Je suis avec beaucoup d’intérêt la préparation de cet évènement. Il peut être dans ce climat morose, prometteur d’un renouveau de la scène ou du mouvement LGBT en France, scène  à laquelle j’appartiens depuis 1975, ces dernières décennies en tant que militant de sensibilisation à l’homophobie dans une association locale (LGBT Formation) après avoir par deux fois contribué à la relance des Universités d’Eté des Homosexualités de Marseille, creuset naguère unifiant aujourd’hui lui aussi rétréci sur lui-même. Présentée comme la plus radicale, Act-up, est en déshérence. AIDES se restructure, la coordination des Marche est morte de ses errances, l’EuroPride de Marseille fut un désastre, rongée par les maux mêmes de la “Communauté” (concurrence associative, querelles d’égo, commercialisation…), les espaces commerciaux se rétrécissent. Une ou deux associations surnagent avec plus ou moins de dynamisme…

J’ai assisté durant trois décennies, avec des sentiments mélangés, aux convulsions des structures associatives subventionnées (la destruction des services publics s’accompagna de la dévolution de ses missions au secteur associatif jusqu’au jour où la même logique vient l’asphyxier à son tour).

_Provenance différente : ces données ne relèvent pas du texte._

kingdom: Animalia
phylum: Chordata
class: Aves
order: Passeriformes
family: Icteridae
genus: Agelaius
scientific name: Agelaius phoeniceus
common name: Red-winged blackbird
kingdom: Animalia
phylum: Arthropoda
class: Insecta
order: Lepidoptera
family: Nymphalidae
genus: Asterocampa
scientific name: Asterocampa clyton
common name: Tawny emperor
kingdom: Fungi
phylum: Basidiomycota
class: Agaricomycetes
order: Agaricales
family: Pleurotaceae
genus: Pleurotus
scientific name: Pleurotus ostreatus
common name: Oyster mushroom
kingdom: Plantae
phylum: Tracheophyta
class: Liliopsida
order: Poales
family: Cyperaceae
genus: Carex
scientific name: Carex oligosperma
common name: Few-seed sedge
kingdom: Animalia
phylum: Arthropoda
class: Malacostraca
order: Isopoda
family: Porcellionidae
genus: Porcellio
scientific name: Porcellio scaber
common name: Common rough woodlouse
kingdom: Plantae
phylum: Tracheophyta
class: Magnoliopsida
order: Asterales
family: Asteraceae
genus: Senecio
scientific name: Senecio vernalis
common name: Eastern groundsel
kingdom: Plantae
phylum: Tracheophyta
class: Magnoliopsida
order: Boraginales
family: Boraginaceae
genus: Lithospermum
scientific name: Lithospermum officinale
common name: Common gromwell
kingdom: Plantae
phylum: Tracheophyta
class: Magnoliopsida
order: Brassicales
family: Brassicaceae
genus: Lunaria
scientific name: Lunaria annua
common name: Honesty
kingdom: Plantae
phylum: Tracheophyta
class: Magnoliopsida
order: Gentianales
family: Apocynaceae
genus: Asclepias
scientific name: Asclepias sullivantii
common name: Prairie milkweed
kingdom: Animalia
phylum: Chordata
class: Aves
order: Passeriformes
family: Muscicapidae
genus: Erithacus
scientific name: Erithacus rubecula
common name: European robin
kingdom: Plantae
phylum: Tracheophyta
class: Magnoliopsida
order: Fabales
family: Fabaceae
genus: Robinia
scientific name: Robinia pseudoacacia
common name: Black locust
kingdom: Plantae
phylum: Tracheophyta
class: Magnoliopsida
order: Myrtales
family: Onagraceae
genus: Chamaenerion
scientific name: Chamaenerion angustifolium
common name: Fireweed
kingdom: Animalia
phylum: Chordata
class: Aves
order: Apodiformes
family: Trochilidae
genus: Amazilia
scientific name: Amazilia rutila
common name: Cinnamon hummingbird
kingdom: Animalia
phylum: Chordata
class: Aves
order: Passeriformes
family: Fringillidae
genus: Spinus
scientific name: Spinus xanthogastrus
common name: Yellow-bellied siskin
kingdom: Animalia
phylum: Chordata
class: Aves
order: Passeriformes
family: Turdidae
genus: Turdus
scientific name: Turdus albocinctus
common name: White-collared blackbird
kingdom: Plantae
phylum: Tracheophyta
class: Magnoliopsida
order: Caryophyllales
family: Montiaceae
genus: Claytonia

Elles furent et restent souvent régies par un “esprit d’entreprise” qui fait trop souvent fi du personnel tout en lui faisant porter le chantage à la noblesse de ses missions, et cultivent une centralisation parfois extrême dans laquelle la démocratie, l’autonomie, l’initiative sont sous… le contrôle absolu d’un centre (parisien) jaloux de son autorité jusque dans le moindre détail. Un peu comme on gère sa marque… sans même le sens de la subsidiarité de l’Europe libérale. Ainsi signer un communiqué d’interpellation des autorités à Marseille suite à des agressions homophobes exige au moins les 48h du délai qu’il faut pour que le “centre” donne son aval !!

Comme bien d’autres j’ai été atterré, durant le déchaînement des ci-devant “manifs pour tous”, de l’atonie des associations LGBT, les principales se contentant de communiqués mi effrayés mi indignés et, sans doute, de conciliabules temporisateurs dans les ministères socialistes, rien ne venant sauf une manif réussie, appeler le “peuple LGBT” et ses ami/es à se faire entendre de façon démultipliée, diverses, régulière, combattive sous une bannière fédératrice réellement nationale. J’ai eu le sentiment qu’on nous piétinait la gueule sans que nous ne disions rien. Le militantisme du communiqué et de l’appel indigné aux autorités a remplacé l’organisation de la mobilisation concrète des personnes LGBT et de leurs allié/es.

J’ai vu ainsi avec une triste ironie pas moins de trois “campagnes nationales” contre l’homophobie être “lancées” ces toutes dernières années, chacune sa bannière, chacune ses circuits, chacune son outillage dûment estampillé, sans il faut le dire grand retentissement chez les LGBT et encore moins le public. De la com… ? Alors que des assises contre l’homophobie seraient une urgence pressante, combinant les ressources, les réseaux, les savoir faire et démultipliant les énergies, ce que certaines associations dédiées seraient en mesure et en devoir d’impulser de façon unitaire.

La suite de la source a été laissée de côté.